I do not find the discussion of polygamy interesting. But it is clear by the comments and emails I’ve received that a number of you do. Without putting the questions I’ve received into this post I’ll explain:
The significance of Joseph’s failure to father other children with plural wives is nothing other than a data point in a much larger picture. Fanny Alger was later married to another man and had, as I recall, eight children from that marriage. She was therefore clearly fertile. Joseph fathered children with Emma. He was clearly potent. But between them, Joseph and Fanny had no children although both were clearly capable of doing so had they been determined to bring children to their union.
The many historical candidates and continuing suspicions resulted in an attempt to identify those who may have been a child of Joseph Smith’s. There was a decades long search, using DNA testing, to try and prove he fathered someone (anyone) other than Emma’s children. None of the suspected children were his. They finished the list about two years ago, as I recall.
This is only significant in one, narrow regard: Joseph’s purpose with plural wives was not primarily to produce offspring.
That is very different from what happened under Brigham Young’s administration, and later. The primary reason for the later Mormon practice was to produce offspring.
There is something very different to me between Joseph’s practice and the later practice. I am not really interested in elaborating fully about the difference. But there was a definite difference in the orientation and justification.
For Joseph, (as has been criticized, condemned and mocked) the explanation dealt with his assurance that the plural marriage would result in “salvation” for not only the wife, but also for “her family.” This was/is regarded by many of the critics and even many faithful Latter-day Saints, as Joseph exploiting women using (or abusing) his claim to priesthood power.

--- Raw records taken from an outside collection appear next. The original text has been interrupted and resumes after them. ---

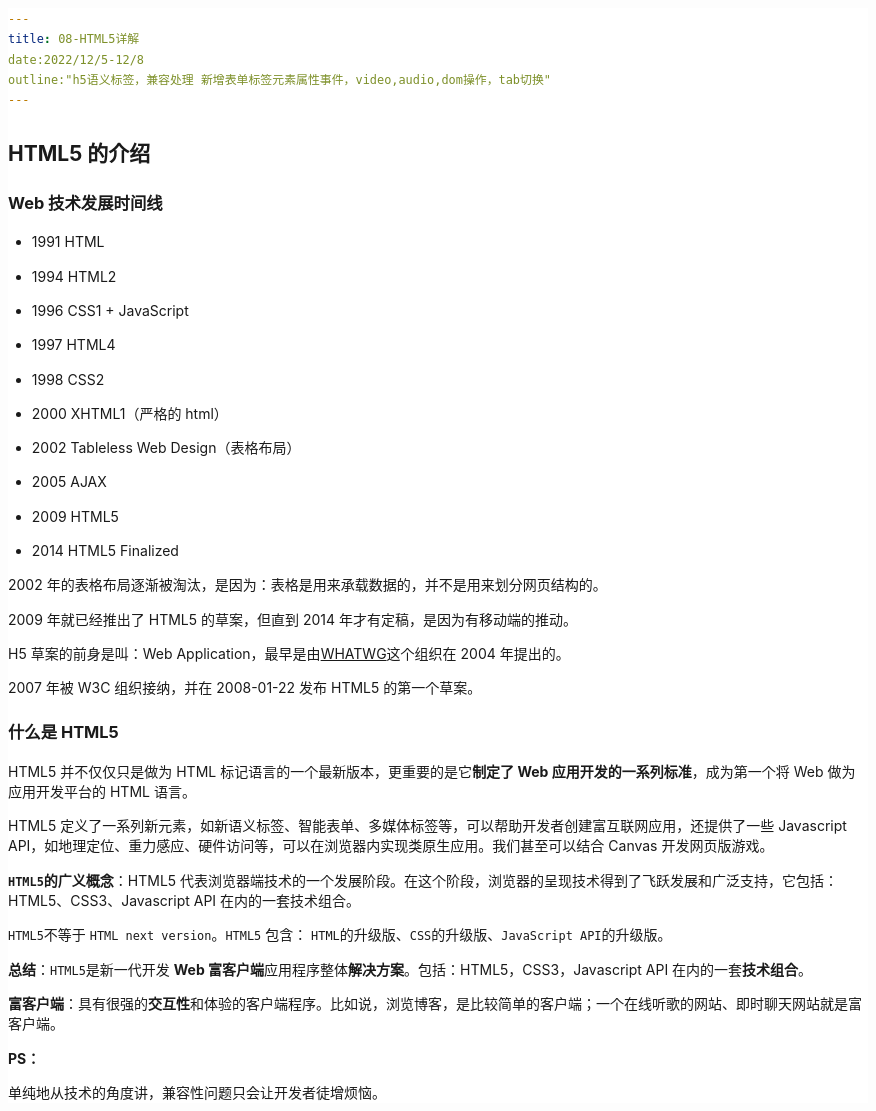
 ```yaml
---
title: 08-HTML5详解
date:2022/12/5-12/8
outline:"h5语义标签，兼容处理 新增表单标签元素属性事件，video,audio,dom操作，tab切换"
---
```


## HTML5 的介绍

### Web 技术发展时间线

- 1991 HTML

- 1994 HTML2

- 1996 CSS1 + JavaScript

- 1997 HTML4

- 1998 CSS2

- 2000 XHTML1（严格的 html）

- 2002 Tableless Web Design（表格布局）

- 2005 AJAX

- 2009 HTML5

- 2014 HTML5 Finalized

2002 年的表格布局逐渐被淘汰，是因为：表格是用来承载数据的，并不是用来划分网页结构的。

2009 年就已经推出了 HTML5 的草案，但直到 2014 年才有定稿，是因为有移动端的推动。

H5 草案的前身是叫：Web Application，最早是由[WHATWG](https://baike.baidu.com/item/WHATWG/5803339?fr=aladdin)这个组织在 2004 年提出的。

2007 年被 W3C 组织接纳，并在 2008-01-22 发布 HTML5 的第一个草案。

### 什么是 HTML5

HTML5 并不仅仅只是做为 HTML 标记语言的一个最新版本，更重要的是它**制定了 Web 应用开发的一系列标准**，成为第一个将 Web 做为应用开发平台的 HTML 语言。

HTML5 定义了一系列新元素，如新语义标签、智能表单、多媒体标签等，可以帮助开发者创建富互联网应用，还提供了一些 Javascript API，如地理定位、重力感应、硬件访问等，可以在浏览器内实现类原生应用。我们甚至可以结合 Canvas 开发网页版游戏。

**`HTML5`的广义概念**：HTML5 代表浏览器端技术的一个发展阶段。在这个阶段，浏览器的呈现技术得到了飞跃发展和广泛支持，它包括：HTML5、CSS3、Javascript API 在内的一套技术组合。

`HTML5`不等于 `HTML next version`。`HTML5` 包含： `HTML`的升级版、`CSS`的升级版、`JavaScript API`的升级版。

**总结**：`HTML5`是新一代开发 **Web 富客户端**应用程序整体**解决方案**。包括：HTML5，CSS3，Javascript API 在内的一套**技术组合**。

**富客户端**：具有很强的**交互性**和体验的客户端程序。比如说，浏览博客，是比较简单的客户端；一个在线听歌的网站、即时聊天网站就是富客户端。

**PS：**

单纯地从技术的角度讲，兼容性问题只会让开发者徒增烦恼。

What if there was something more to this idea than we have preserved? What if Joseph understood more about salvation that do we? What if Joseph could offer salvation to these others by “sealing” them to himself (he being a saved soul who had a connection to heaven)? What if Joseph was actually offering something of value to these women and to their families, which had little or even nothing to do with producing offspring?
It may just be that Joseph understood this as something quite different than what later became the teaching of the LDS Church.
To me, the subject is plagued with the Brigham Young version of the practice, which almost all Latter-day Saints believe represented an accurate continuation of what Joseph Smith was teaching. I disagree. I think Brigham Young changed rather dramatically the primary orientation. Under Joseph it was primarily focused on the afterlife, salvation and organizing a family that would endure death itself. Under Brigham Young it was primarily focused on breeding children for this life, and secondarily promised some next-life continuation for the worthy.
To me there is much more to the difference between Joseph Smith’s focus and Brigham Young’s than has been appreciated by those interested in this subject. I think it is possible to view Joseph’s practice in different terms than Brigham’s. I think it is possible to think of Joseph as morally superior to Brigham Young. I think it is possible to believe Joseph had a higher code of personal conduct than Brigham Young. I think it is possible to believe Joseph held women in higher regard than did Brigham Young.
But this is not a topic I think I need to spend any time sorting through. It really does not interest me. The advocates of polygamy who think they believe in some higher law are almost invariably thinking that Brigham Young got it right and his model is worth following. I think Brigham Young didn’t even understand the subject, nor did he have the power to save anyone, nor did connecting to Brigham Young as a sealed plural wife garner any advantage in the world to come.
Some day I may try to fully explain what I think Joseph Smith was up to. But that’s not a current priority for me, and I don’t think it should be a priority for anyone. At least not until a good deal more of what the restoration was designed to accomplish is first understood.